Danish shipping major A.P. Møller – Mærsk made good progress on its transformation in the first quarter of 2019 as its increased earnings and strengthened its balance sheet.
Maersk closed the first quarter of 2019 with a 33% increase in earnings before interest, tax, depreciation and amortization (EBITDA), which reached USD 1.2 billion in the period, while revenue grew by 2.5% to USD 9.5 billion compared to the first quarter of 2018.
The company’s underlying loss from continuing operations stood at USD 69 million, shrinking from a loss of USD 329 million reported in the same period a year earlier.
Operating cash flow improved to USD 1.5 billion and free cash flow was USD 3.5 billion, including sale of shares in Total S.A.
“We had a good start to 2019,” Søren Skou, CEO of A.P. Moller – Maersk, said, adding that the company has significantly strengthened its balance sheet.
Profitability in the company’s Ocean sector increased. EBITDA grew 42% to USD 927 million compared to same period last year, mainly driven by a 3.9% increase in average loaded freight rates and an improvement in total operating cost of 2.8%. Revenue increased to USD 6.9 billion despite lower volumes which declined 2.2%, impacted by the frontloading seen on the Pacific trades in the fourth quarter of 2018 and weak demand on Latin America and Oceania trades.
Looking at terminal profitability, the opening of the Moin terminal, Costa Rica and positive underlying volume growth in gateway terminals had a positive impact on terminal profitability in the first quarter of the year. Terminals & Towage reported an increase in revenue to USD 991 million from USD 911 million and in EBITDA to USD 267 million from USD 244 million compared to same quarter last year.
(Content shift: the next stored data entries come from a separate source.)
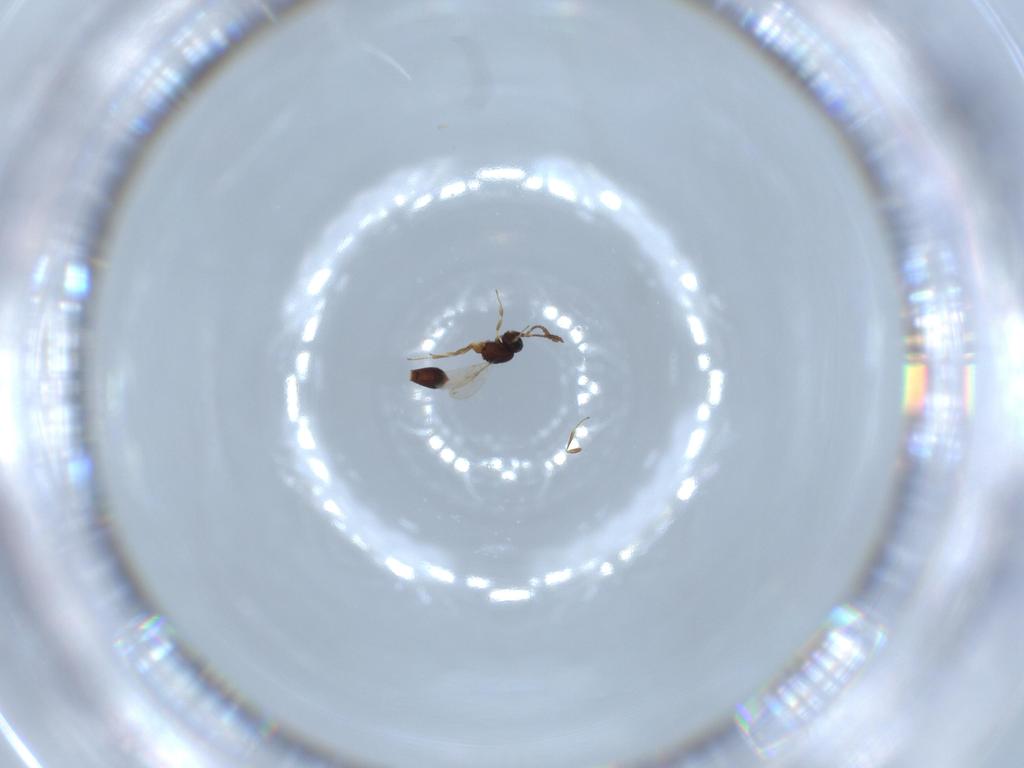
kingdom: Animalia
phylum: Arthropoda
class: Insecta
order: Hymenoptera
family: Scelionidae
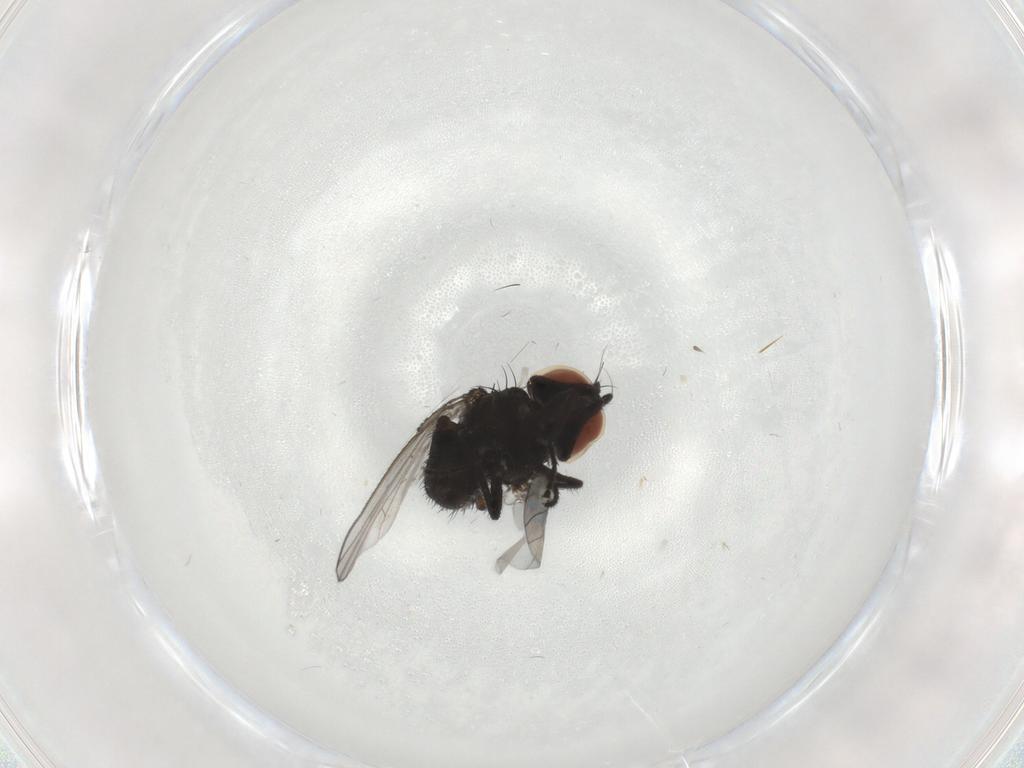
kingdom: Animalia
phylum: Arthropoda
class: Insecta
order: Diptera
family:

Maersk delivered combined synergies of USD 130 million from its strategic transformation in the first quarter. Cash return on invested capital (CROIC) improved to a positive 6.7% from a negative 5.9%, driven by higher earnings, strong cash conversion and a reduction in invested capital.
“We made good progress on the transformation, where we have completed the separation of the energy businesses, further integrated our organisation and continued to improve our product portfolio. This resulted in a solid cash return on invested capital and delivery of synergies, getting us closer to our target of USD 1 billion by end of 2019,” Skou added.
Furthermore, as part of the intention to distribute a material part of the value of shares received in Total S.A in connection with the sale of Maersk Oil, Maersk’s Board of Directors has decided to exercise the authority to buy back shares with a maximum value of DKK 10 billion (USD 1.5 billion).
The program will run from June 2019 and over a period of up to 15 months. After execution of the program, the Board of Directors will evaluate the capital structure and outlook for A.P. Moller – Maersk with the intention to distribute additional cash to shareholders, subject to maintaining investment-grade rating.
Looking forward, Maersk reiterated its guidance of an EBITDA of around USD 5 billion, including effects from IFRS 16.
“We reaffirm our guidance for the 2019 results. We are still facing considerable uncertainties from weaker macro numbers as well as the risk from trade tensions and implementation of IMO 2020. In Q1, volumes on trans-Pacific trade between Asia and North America have shown signs of decline and new tariffs can potentially reduce expected growth in global container volumes by up to 1 percentage point,” Skou concluded.